Xian Gao, whose credits include Crouching Tiger, Hidden Dragon, choreographed the martial arts scenes of Fighter, a Turkish-Danish production by director Natasha Arthy. Fighter will remind you so much of Bend it like Beckham. Change the names and the cultures and this new film is a mirror image, except that Fighter is about kung-fu. Martial arts is apparently very popular among Muslim girls and high-schooler Aicha (Semra Turan; pictured) has a propensity for randomly kicking down doors and garbage pails. She secretly enlists in a co-ed kung fu club and before long establishes herself as one of the team’s dominant fighters.

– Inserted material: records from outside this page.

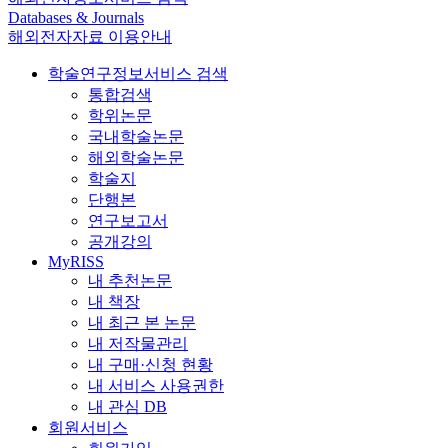
Databases & Journals
해외전자자료 이용안내
학술연구정보서비스 검색
통합검색
학위논문
국내학술논문
해외학술논문
학술지
단행본
연구보고서
공개강의
MyRISS
내 추천논문
내 책장
내 최근 본 논문
내 저작물관리
내 구매·신청 현황
내 서비스 사용권한
내 관심 DB
회원서비스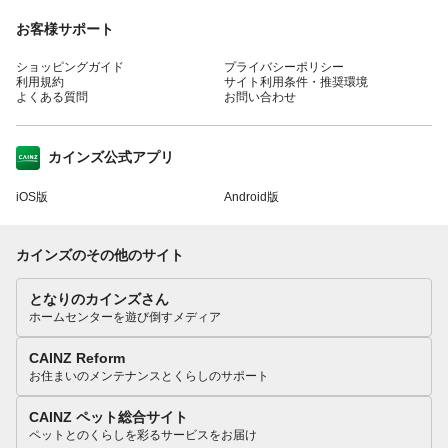
お客様サポート
ショッピングガイド
プライバシーポリシー
利用規約
サイト利用条件・推奨環境
よくある質問
お問い合わせ
カインズ公式アプリ
iOS版
Android版
カインズのその他のサイト
となりのカインズさん
ホームセンターを遊び倒すメディア
CAINZ Reform
お住まいのメンテナンスとくらしのサポート
CAINZ ペット総合サイト
ペットとのくらしを彩るサービスをお届け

But when top fighter Omar (Behruz Banissi) is introduced to the club, he refuses to fight Aicha. He threatens her and asks if her family knows that she goes to the club to train. Beautifully choreographed fight scenes, characters that jump off the screen and a haunting dream scene which is revisited at regular intervals until it reaches its own denouement makes Fighter an exciting new film to seek at Tribeca.

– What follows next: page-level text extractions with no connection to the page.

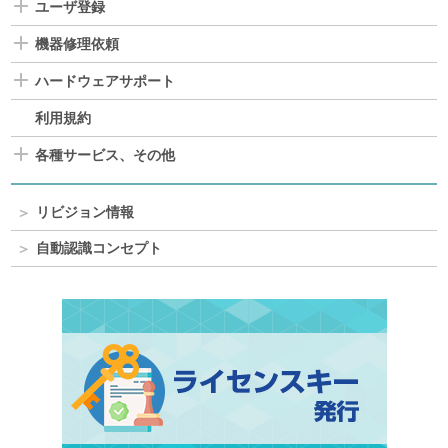
ユーザ登録
機器修理依頼
ハードウェアサポート
利用規約
各種サービス、その他
リビジョン情報
自動認識コンセプト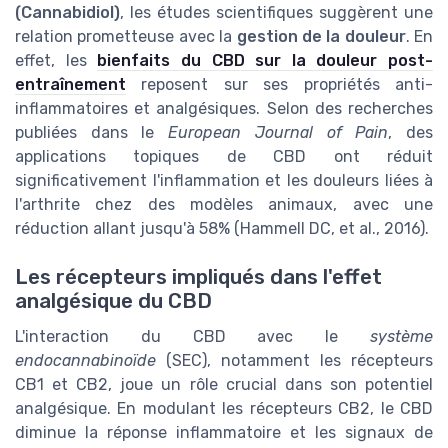
(Cannabidiol)
, les études scientifiques suggèrent une
relation prometteuse avec la
gestion de la douleur
. En
effet, les
bienfaits du CBD sur la douleur post-
entraînement
reposent sur ses propriétés anti-
inflammatoires et analgésiques. Selon des recherches
publiées dans le
European Journal of Pain
, des
applications topiques de CBD ont réduit
significativement l'inflammation et les douleurs liées à
l'arthrite chez des modèles animaux, avec une
réduction allant jusqu'à 58% (Hammell DC, et al., 2016).
Les récepteurs impliqués dans l'effet
analgésique du CBD
L'interaction du CBD avec le
système
endocannabinoïde
(SEC), notamment les récepteurs
CB1 et CB2, joue un rôle crucial dans son potentiel
analgésique. En modulant les récepteurs CB2, le CBD
diminue la réponse inflammatoire et les signaux de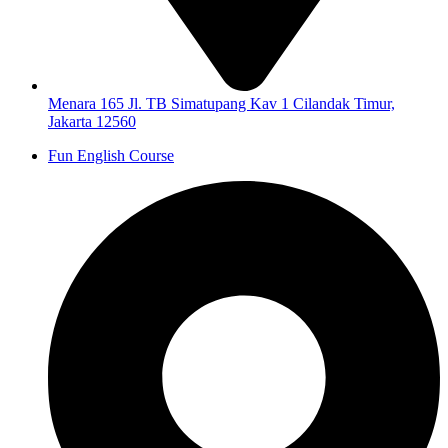
Menara 165 Jl. TB Simatupang Kav 1 Cilandak Timur,
Jakarta 12560
Fun English Course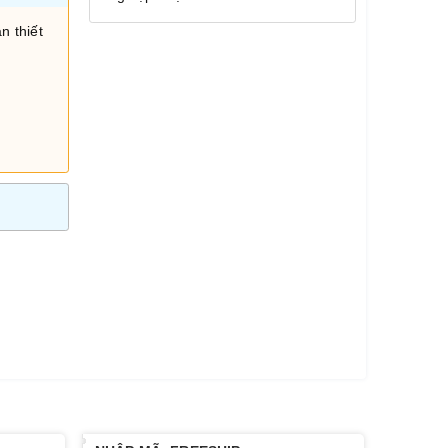
n thiết
i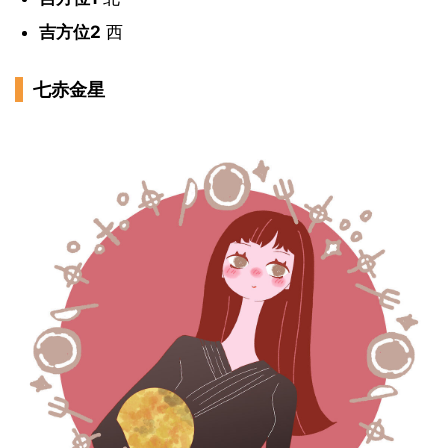
吉方位2
西
七赤金星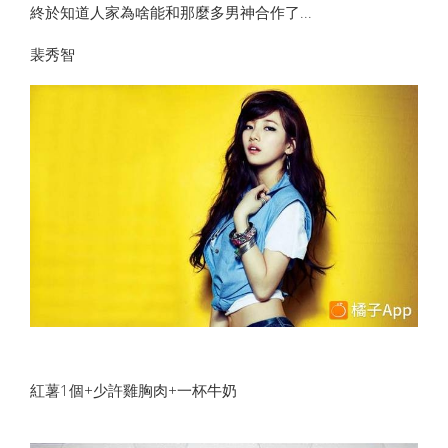
終於知道人家為啥能和那麼多男神合作了...
裴秀智
紅薯1個+少許雞胸肉+一杯牛奶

When it was released in 1973, Lou Reed‘s Berlin album was greeted with disapproval from the fans. Embarrassed, Reed moved on. Thirty or so years later, the album was dusted off and now enjoys newfound recognition. In 2006 artist and filmmaker Julian Schnabel filmed Lou Reed’s live performance of the album at St. Ann’s warehouse in Brooklyn and this documentary called Berlin is the result. It was a magical concert and Schnabel lensed a concert movie worthy of it. He enlisted help from Emmanuelle Seigner, his Diving Bell and the Butterfly leading lady to play Berlin’s central character, Caroline. Schnabel’s daughter Lola filmed the stage projections featuring Seigner, which were then superimposed over the concert’s footage. Mostly, though, it’s Reed on stage, singing his dark, mesmeric ballads. Songs like “How do you think it feels?” and “The Kids” were performed during this concert.

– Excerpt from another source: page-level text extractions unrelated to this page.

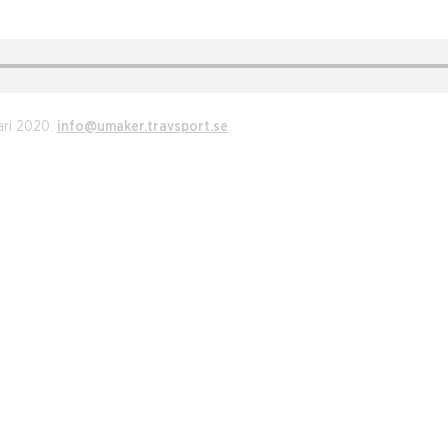
ari 2020.
info@umaker.travsport.se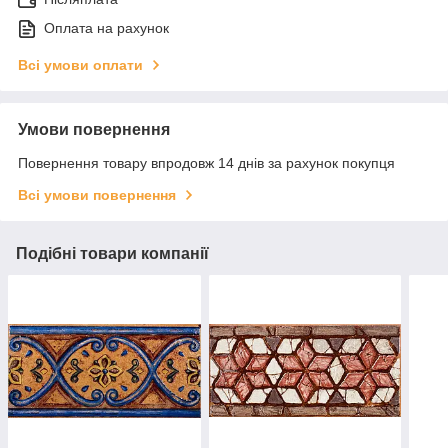
Оплата на рахунок
Всі умови оплати
Умови повернення
Повернення товару впродовж 14 днів за рахунок покупця
Всі умови повернення
Подібні товари компанії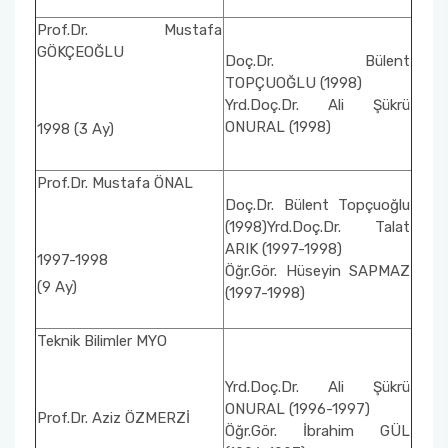
Prof.Dr. Mustafa
GÖKÇEOĞLU
Doç.Dr. Bülent
TOPÇUOĞLU (1998)
Yrd.Doç.Dr. Ali Şükrü
ONURAL (1998)
1998 (3 Ay)
Prof.Dr. Mustafa ÖNAL
Doç.Dr. Bülent Topçuoğlu
(1998)Yrd.Doç.Dr. Talat
ARIK (1997-1998)
1997-1998
Öğr.Gör. Hüseyin SAPMAZ
(9 Ay)
(1997-1998)
Teknik Bilimler MYO
Yrd.Doç.Dr. Ali Şükrü
ONURAL (1996-1997)
Prof.Dr. Aziz ÖZMERZİ
Öğr.Gör. İbrahim GÜL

Melvin Van Peebles is almost old enough to have teamed up with George Melies but his no-pretense yen for living loudly, as exemplified in his film Confessions of an Ex-Doofus-Itchy-Footed Mutha is irresistible. In this impossibly-titled farcical film, Van Peebles plays a young troubadour from Chicago perpetually in search of adventure, drink and girls. He joins the merchant marine with only a tin can filled with cash and travels around the world, meeting some unusual characters along the way. There’s a cutesey and amateurish quality to Confessions and Van Peebles, who plays someone a lot younger than him, manages to make it all believable. His soliloquies about men’s tribulations are superimposed over action scenes. He hustles whoever he encounters with gusto and his affinity for semantics and alliterations color his interior monologue, often heard in voice over. World discovery notwithstanding, ultimately a woman’s enduring love is the more important thing to a guy, as he will discover. Confessions of an Ex-Doofus-Itchy-Footed Mutha is based on Mario Van Peebles’ 1982 Broadway show Waltz of the Stork.